Number of patients in hospital with COVID-19 in B.C. continues downward trend
B.C. is reporting 44 deaths in people who tested positive, but that number is likely to change
The number of patients in B.C. hospitals with COVID-19 appears to have fallen again, according to the province's latest reports on the pandemic.
As of Wednesday, 421 people are in hospital with the novel coronavirus, including 41 in intensive care, according to the B.C. COVID-19 dashboard.
That's a decrease of 12 per cent in overall hospitalizations from last Thursday, when the province reported 473 people in hospital. The number of patients in critical care is one fewer than a week ago.
All of the numbers provided by the province are preliminary, and it's difficult to draw any definitive conclusions on trends. Under B.C.'s current system for reporting COVID-19 data, numbers that are released for any given week will be retroactively adjusted and often change significantly by the time the next reports are released.
The numbers released Thursday are part of a relatively recent change in approach from B.C. health officials, both in the move to weekly reporting and in how certain metrics are calculated.
Much of the data from the province is in a weekly report from the B.C. Centre for Disease Control, which includes cases, hospital admissions and deaths — although all of those numbers are at least five days old.
Between May 22 and 28, the province is reporting 44 deaths. However, that number is being reported in a much different way from in the past, and includes all deaths for anyone who tested positive for COVID-19 within the last 30 days, whether or not the disease has been confirmed as a contributing factor.
The number of deaths is also likely to change significantly by next week.
During the last reporting period, the province said that 42 people had died between May 15 and 21. That total has been retroactively adjusted to 72 — a spike of 42 per cent.
Number of reported cases falling as well
This week's BCCDC report includes 1,163 new cases of COVID-19 reported between May 22 and 28, based solely on lab-reported results, for a total of 371,720 cases to date.
That's a decline of about 14 per cent from the 1,358 recorded the previous week, according to the province's retroactively adjusted data.
However, because PCR testing is now quite limited, weekly case counts are understood to significantly underestimate the true number of people with COVID-19 in B.C. The results of at-home rapid tests — the testing mode available to the majority of British Columbians — are not included in the weekly numbers.

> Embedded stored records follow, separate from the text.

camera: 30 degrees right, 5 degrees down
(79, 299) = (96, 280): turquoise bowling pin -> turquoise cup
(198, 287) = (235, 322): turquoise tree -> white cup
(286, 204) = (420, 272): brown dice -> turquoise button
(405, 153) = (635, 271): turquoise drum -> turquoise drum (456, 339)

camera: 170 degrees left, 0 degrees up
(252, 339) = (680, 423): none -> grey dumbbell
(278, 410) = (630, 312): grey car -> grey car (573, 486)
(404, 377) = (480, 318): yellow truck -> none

The percentage of people testing positive has declined slightly. A total of 8.4 per cent of all PCR tests came back positive in B.C. as of May 28, compared to 8.6 per cent the previous week.

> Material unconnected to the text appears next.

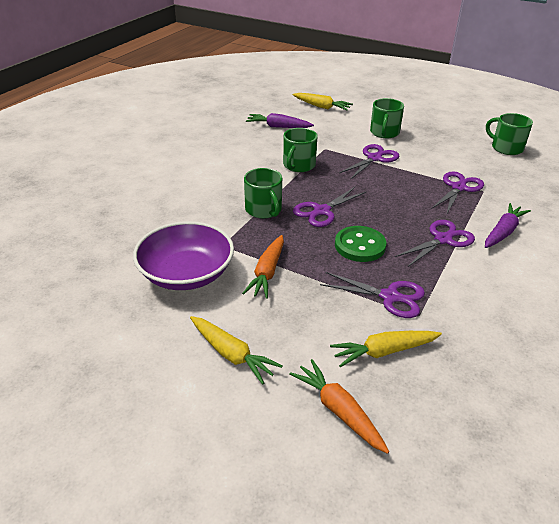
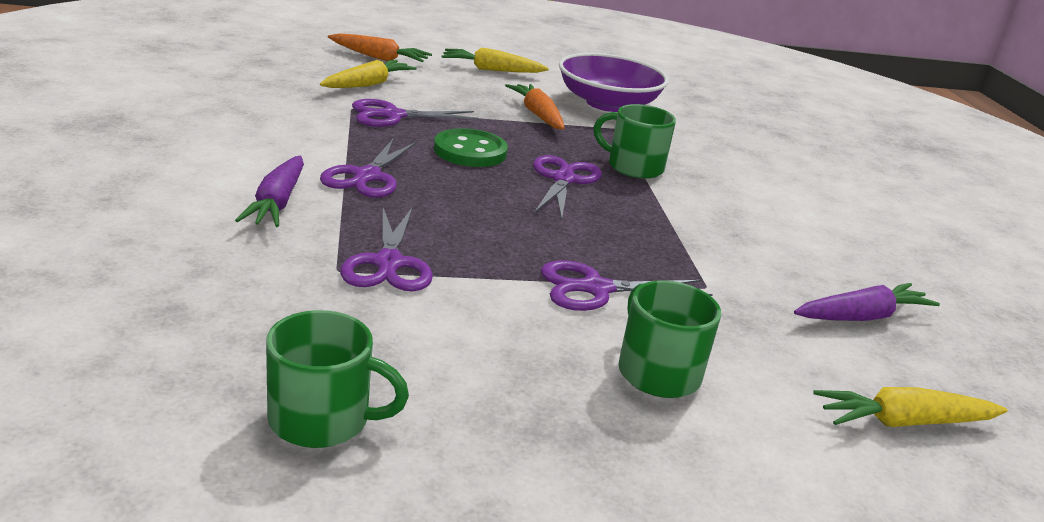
camera: 140 degrees right, 10 degrees down
(298, 165) = (693, 239): green mug -> none
(374, 158) = (596, 289): purple scissors -> purple scissors turned 75 degrees clockwise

Test positivity rates vary widely across the province, from 13.3 per cent in the Interior to seven per cent in the Vancouver Coastal Health region.
Wastewater testing at five different treatment plants representing 50 per cent of B.C.'s population shows a sustained decrease in viral loads at two testing sites as of May 28, while the other three show little change from the previous week, according to the province's weekly situation report.
Provincial Health Officer Dr. Bonnie Henry has said anything above a five per cent test-positivity rate is an indicator of a more worrying level of transmission.
A total of 265 people were admitted to hospital between May 22 and 28 for COVID-19.
According to the BCCDC's regional dashboard, unvaccinated people were about twice as likely to require hospitalization over the last two months compared to someone with three doses of the COVID-19 vaccine, three times more likely to require critical care and 1.4 times more likely to die.